Die starke Diskrepanz von medial als real empfundenen Maßstäben und der Wirklichkeit des Alltäglichen äußert sich in dem hohen Bedarf therapeutischer Hilfe, schon und besonders an Schulen. 

Die Produkte des Leidenschaftslosen

Sicher war es witzig, Kaffee im Pappbecher an der Straßenecke anzubieten, um energischen Zeitgenossen mit hochgeklapptem Mantelkragen auf dem Weg zum Kampf um Glanz und Gloria den fehlenden Schlaf auszutreiben.

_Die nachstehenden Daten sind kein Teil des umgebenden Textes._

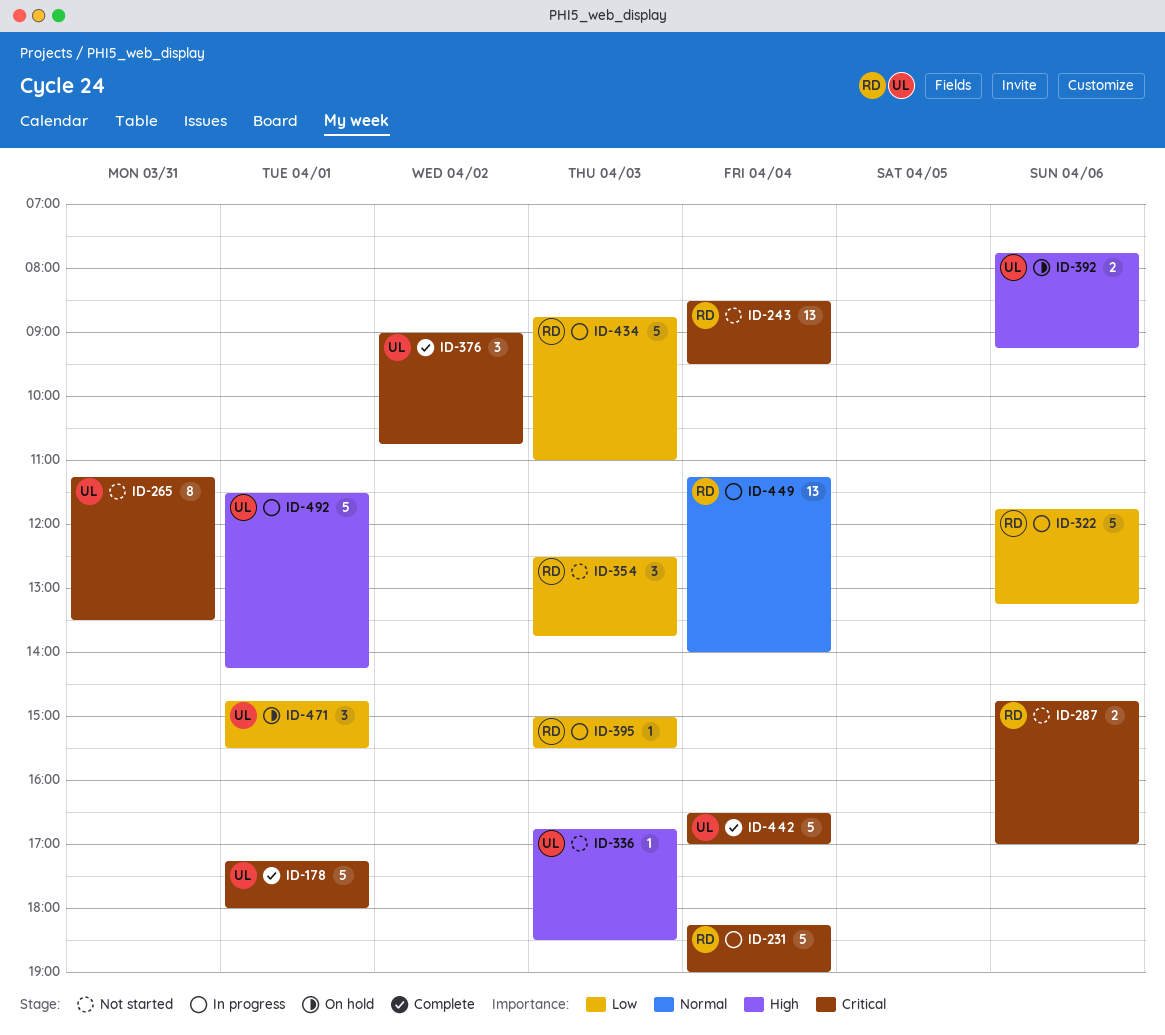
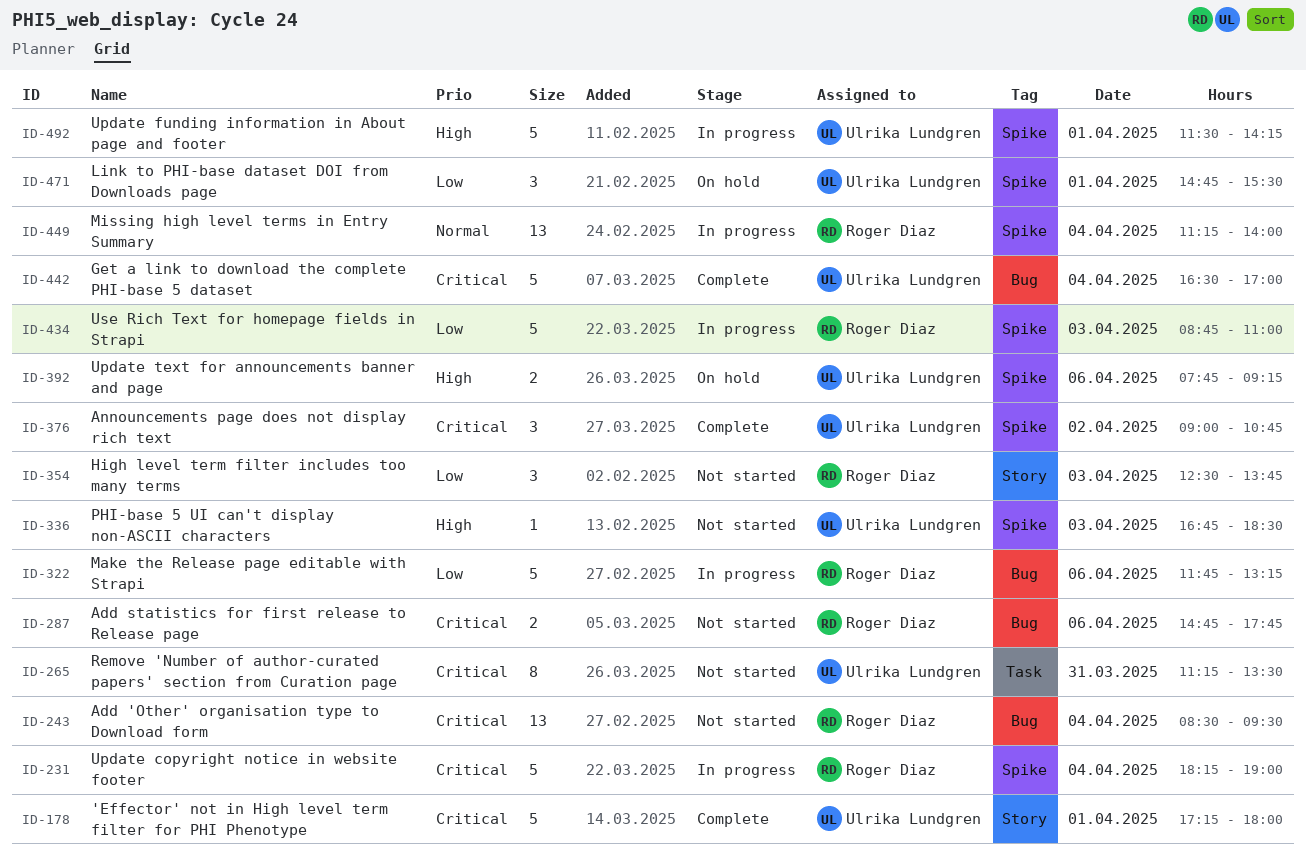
ID-287, ends: 17:00 -> 17:45
ID-395: present -> none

Richtiger Kaffee aus dem Filter

Ist es ausreichend vielen Leuten egal, was aus der Papiertüte ragt, die man als «bagle» zum coffee 2 go bekommt, ist das Ende der Entwicklung, dass es weder Röster gibt, die richtigen Kaffee erzeugen noch Bäcker, die mehr Inventar haben als den Aufbackofen.

2011 importierte Deutschland 130.000 Tonnen vorgebackenes Brot, 2024 waren es 429.000, davon ein beträchtlicher Teil aus China.

Es schwinden die Sinne

Mit den beispielhaften Bäckereien verschwindet das Wissen um die Aromen eines frischen Brotes, Brötchens, gebacken aus Mehl, Hefe, Wasser und Salz gleich mit.

Brot

Handwerwkliches Brot hat mit aufgebackenem Brot nur den Namen gemein.

Einerlei ebenso, woher das Essen genau stammt, der Wein, das Bier, die Kleidung. Bio soll es schon sein. Vegan und alkoholfrei. Zertifiziert. 

Wer mitmacht, erscheint in den «10 Spots, die man in Mailand erlebt haben muss.», «fit für den Tag, 10Tipps, die wirklich schnell gehen». Mit Link zum Buch. Bei amazon. Klick auf den Link in der Beschreibung und du unterstützt meinen Kanal. Das hilft mir wahnsinnig und wäre echt super.

Am Ende hat man alles verstanden, aber nichts begriffen. Wie frisches Brot schmeckt, bleibt im Verborgenen.

Es schwinden Kultur, Können

Mit dem Wissen um die Aromen schwinden natürlich die Produzenten, die solche zu erzeugen vermögen. Handwerker auf dem Feld, im Stall, im Weinberg und letztlich in der Küche.

Luft unter den Flügeln der Aromen

Wie groß ist der Widerstand, den es erfordert, den Weg zu einem richtigen Bäcker zu gehen, ein Essen zu machen oder eines zu finden, das nicht aus industriell vorgefertigten Waren erzeugt wurde? Lächerlich gering im Verhältnis zum Gewinn.

Geschmack ist kinderleicht. Junge mit Knethaken.

Guter Geschmack ist kinderleicht. Weil Kinder neugierig sind.

Wie beim ersten Radfahren: Das Schwierigste war, einfach loszufahren. Und nicht zuhören, wenn der Rat ist, etwas «einfach, schnell, ohne» zu schaffen. Es kommt nur Mist dabei heraus.